I implemented it by seeing how far away (x+1,y) and (x, y+1) end up being in the texture plane. A larger maximum distance corresponds to a higher (smaller and more blurry) mipmap level. Then that mipmap level is passed to the functions for pixel interpolation, rather than the full-scale texture.

But the output of the get_level function is usually in between two levels. So you can either round to the nearest level, or in the case of bilinear level sampling, calculate the color from both levels and take the linearly interpolated average.

I have applied my code to a custom png. From top-left to bottom left, the images are:

  • Level 0 with nearest pixel sampling.
  • Nearest level with nearest pixel sampling.
  • Level 0 with bilinear sampling.
  • Nearest level with bilinear sampling.

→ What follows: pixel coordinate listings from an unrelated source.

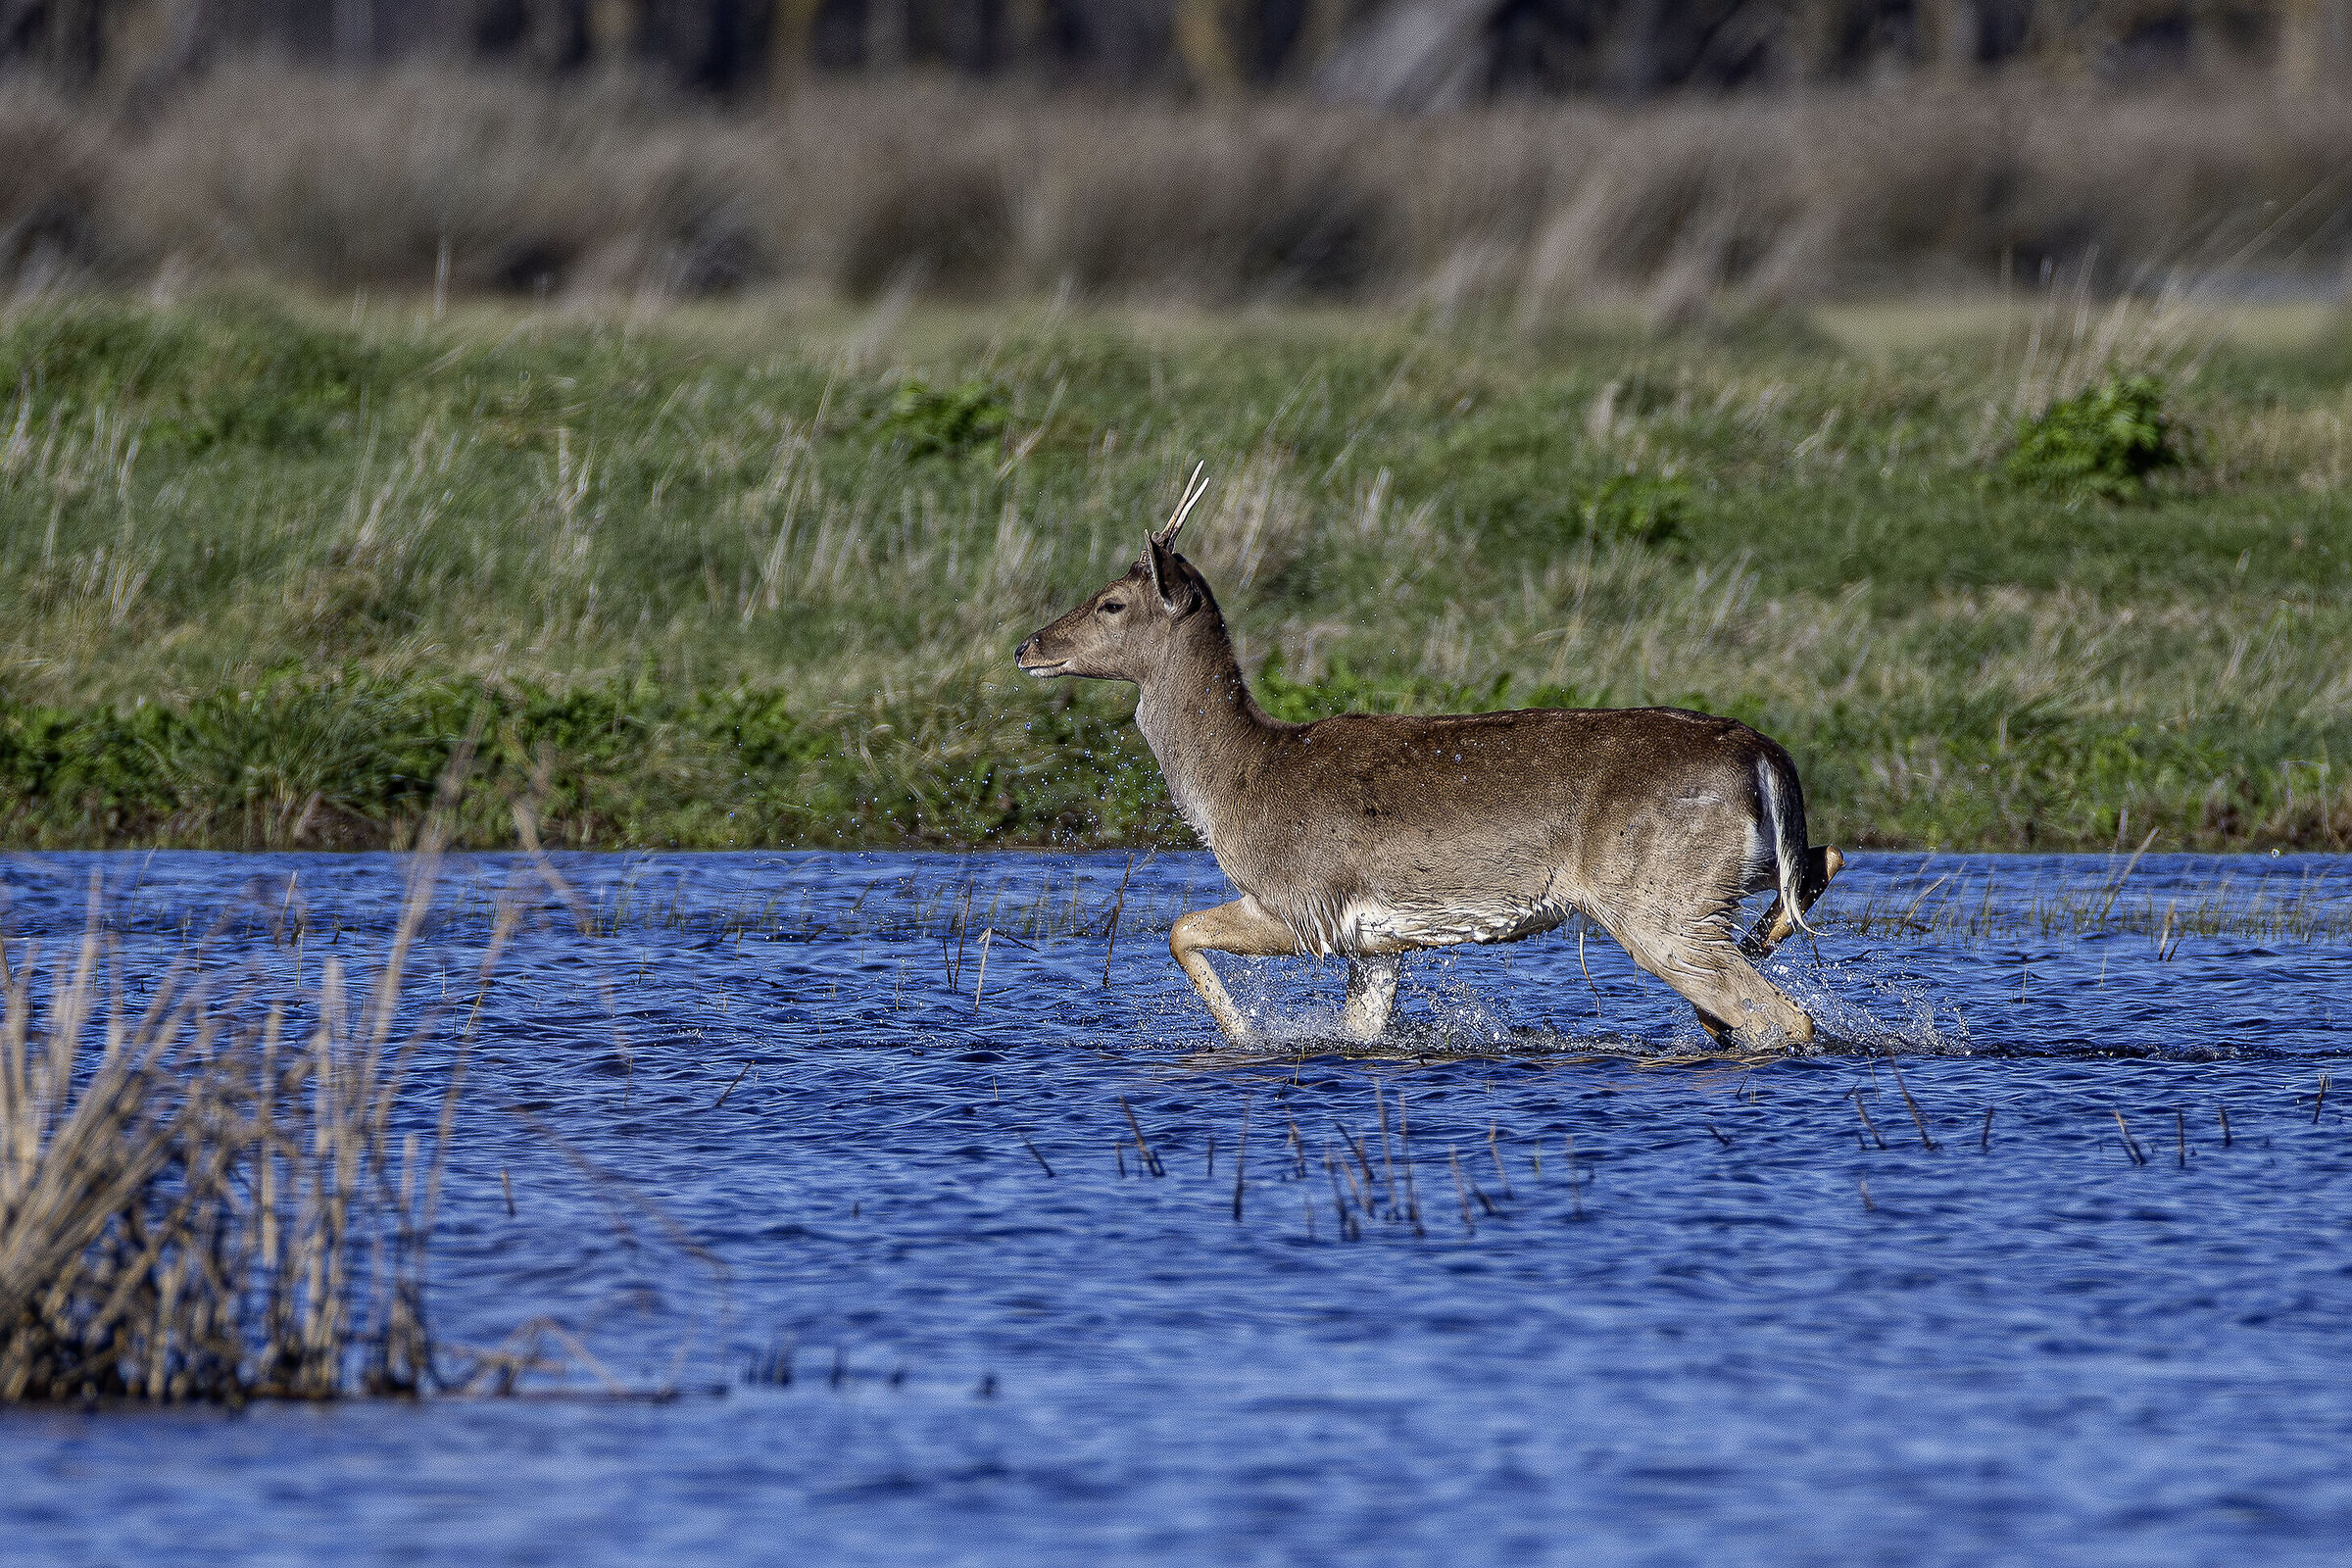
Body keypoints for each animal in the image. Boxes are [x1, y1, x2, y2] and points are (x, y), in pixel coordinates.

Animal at [1014, 468, 1844, 1048]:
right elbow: (1358, 1027)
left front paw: (1247, 1034)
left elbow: (1179, 928)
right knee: (1821, 861)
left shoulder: (1305, 900)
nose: (1027, 646)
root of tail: (1762, 751)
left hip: (1656, 897)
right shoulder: (1376, 942)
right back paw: (1751, 961)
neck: (1237, 783)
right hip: (1722, 870)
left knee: (1779, 1013)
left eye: (1112, 602)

The tradeoffs are as follows:

  • Bilinear level sampling is the slowest and has the most antialiasing power out of the level sampling options.
  • Level 0 level sampling is the most memory-hungry since it doesn't take advantage of the mipmap and it also has the least antialiasing power.
  • Out of the sampling options, nearest-pixel sampling is worse at anti-aliasing but the faster of the two.
  • Bilinear sampling is slower but does perform anti-aliasing nicely.
  • The effects compound on each other. In other words, bilinear level sampling combined with bilinear sampling is the slowest but the most powerful at antialiasing.

Conclusion

There is nothing like creating something practical to cement your understanding of concepts. Now that I have finished project 1, I feel that I have a much deeper understanding of the graphics pipeline and of efficiency issues in C++ and graphics code in general.